Church Of St Oswald is a Grade I listed building in the North Yorkshire local planning authority area, England. First listed on 24 October 1950. A Medieval Church.
Church Of St Oswald
- WRENN ID
- fading-flue-reed
- Grade
- I
- Local Planning Authority
- North Yorkshire
- Country
- England
- Date first listed
- 24 October 1950
- Type
- Church
- Period
- Medieval
- Source
- Historic England listing
Description
The Church of St Oswald is a Grade I listed building located on Church Cliff Drive in Filey. It dates from the 12th and 13th centuries, with 15th-century battlements. The church was restored and partly rebuilt in 1885 by W S Barber, and the roof was partially rebuilt in 1908 following a fire.
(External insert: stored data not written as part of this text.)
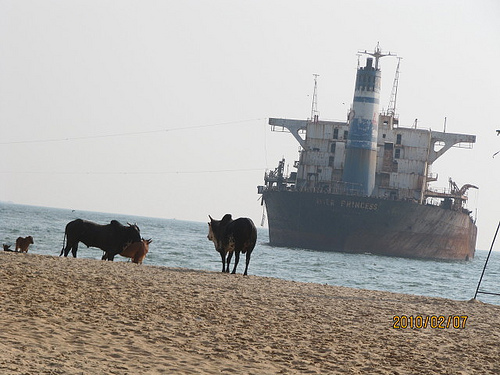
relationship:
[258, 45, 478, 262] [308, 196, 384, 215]
ship has name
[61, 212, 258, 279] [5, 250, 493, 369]
cattle on beach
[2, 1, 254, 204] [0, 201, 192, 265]
sky meets water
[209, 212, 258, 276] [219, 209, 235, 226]
bull has hump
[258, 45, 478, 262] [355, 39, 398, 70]
ship has antenna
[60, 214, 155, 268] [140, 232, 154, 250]
bull has horns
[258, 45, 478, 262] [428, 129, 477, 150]
ship has railing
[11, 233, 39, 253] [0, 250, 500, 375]
animal on beach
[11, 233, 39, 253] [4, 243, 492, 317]
animal near ocean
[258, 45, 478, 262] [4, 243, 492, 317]
ship on ocean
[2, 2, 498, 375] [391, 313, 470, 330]
picture has date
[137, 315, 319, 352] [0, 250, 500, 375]
sand on beach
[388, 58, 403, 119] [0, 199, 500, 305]
rig on ocean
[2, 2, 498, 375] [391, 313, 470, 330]
photo has stamp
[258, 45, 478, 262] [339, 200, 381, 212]
ship says princess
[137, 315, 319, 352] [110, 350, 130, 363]
sand has footprints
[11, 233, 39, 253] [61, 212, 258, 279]
animal in group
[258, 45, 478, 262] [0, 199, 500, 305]
ship in ocean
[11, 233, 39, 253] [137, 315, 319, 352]
cow in sand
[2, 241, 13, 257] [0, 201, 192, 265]
cow by water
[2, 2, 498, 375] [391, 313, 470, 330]
photo has date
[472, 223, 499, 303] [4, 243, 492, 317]
something by ocean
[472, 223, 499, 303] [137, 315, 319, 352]
pole on sand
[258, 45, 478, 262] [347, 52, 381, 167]
boat has pipe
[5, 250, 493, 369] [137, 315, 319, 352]
beach has sand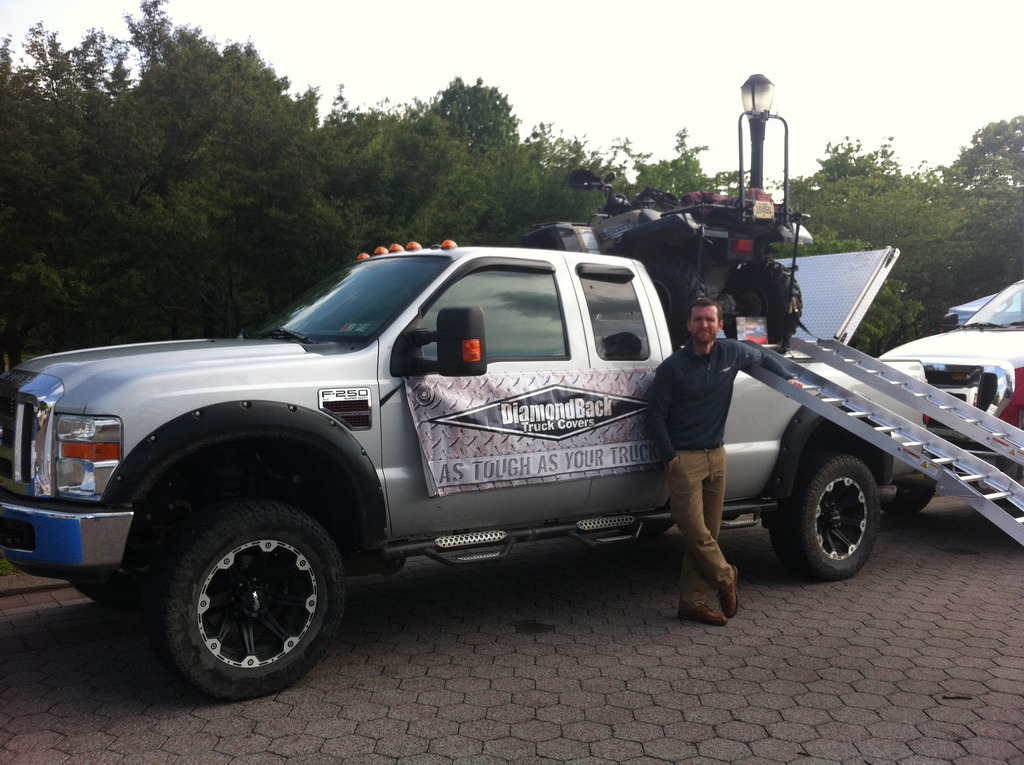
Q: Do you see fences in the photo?
A: No, there are no fences.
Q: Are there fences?
A: No, there are no fences.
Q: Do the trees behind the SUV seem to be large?
A: Yes, the trees are large.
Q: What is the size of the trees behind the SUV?
A: The trees are large.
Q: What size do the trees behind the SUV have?
A: The trees have large size.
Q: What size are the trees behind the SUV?
A: The trees are large.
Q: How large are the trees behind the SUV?
A: The trees are large.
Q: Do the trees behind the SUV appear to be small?
A: No, the trees are large.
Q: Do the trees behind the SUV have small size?
A: No, the trees are large.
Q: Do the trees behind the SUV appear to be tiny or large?
A: The trees are large.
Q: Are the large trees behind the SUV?
A: Yes, the trees are behind the SUV.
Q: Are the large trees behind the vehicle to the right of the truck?
A: Yes, the trees are behind the SUV.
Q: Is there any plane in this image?
A: No, there are no airplanes.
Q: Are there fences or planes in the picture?
A: No, there are no planes or fences.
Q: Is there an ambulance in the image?
A: No, there are no ambulances.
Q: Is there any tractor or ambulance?
A: No, there are no ambulances or tractors.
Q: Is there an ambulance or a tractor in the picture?
A: No, there are no ambulances or tractors.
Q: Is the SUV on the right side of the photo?
A: Yes, the SUV is on the right of the image.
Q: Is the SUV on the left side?
A: No, the SUV is on the right of the image.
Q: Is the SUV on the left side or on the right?
A: The SUV is on the right of the image.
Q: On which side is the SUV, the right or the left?
A: The SUV is on the right of the image.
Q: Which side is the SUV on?
A: The SUV is on the right of the image.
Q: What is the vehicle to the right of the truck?
A: The vehicle is a SUV.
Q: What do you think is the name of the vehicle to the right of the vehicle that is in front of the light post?
A: The vehicle is a SUV.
It features a 19th-century south porch and 20th-century vestry and north porch. The structure is made of dressed sandstone with slate and lead roofs.
The church has a six-bay aisled nave with a clerestory, transepts, a crossing tower, and a chancel, along with north and south porches. The two-stage, embattled crossing tower includes two-light pointed bell openings set under a round-headed arch, with a continuous sill band. The south door to the nave is elaborately designed with four orders of moulded round arches, interrupted by a later inserted stoup. A vertical slit window in the west end was originally intended to illuminate a stair turret for a west tower. The aisles and nave feature an impost band.
The transepts are supported by stepped angle buttresses and also have a continuous sill band. The chancel includes a pointed Priest's Door under a corbelled dripmould on the south wall, accompanied by a mass clock and a 17th-century bronze sundial inscribed in Greek. The east end of the chancel has a group of three stepped lancets beneath a continuous hoodmould, with diagonal buttresses. Lancet windows are present throughout the church, with those in the chancel and transepts dating from the 12th and 13th centuries, while the others are from the 19th century. An embattled parapet runs over a corbel table around the building.
Inside, the nave arcades feature tripartite responds with a keeled middle shaft, alternating round and octagonal piers with moulded capitals, and chamfered pointed arches. The clerestory openings are deeply splayed and round-headed, with similar openings at the west end of the north aisle. The chancel and south transept have sedilia with trefoil heads, and each transept includes a piscina. Notable furnishings consist of a late 13th-century carved wooden figure in the south aisle, a sealed altar slab carved with five crosses in the sanctuary, a 13th-century plain bowl font on a cylindrical shaft, and a hatchment over the north door.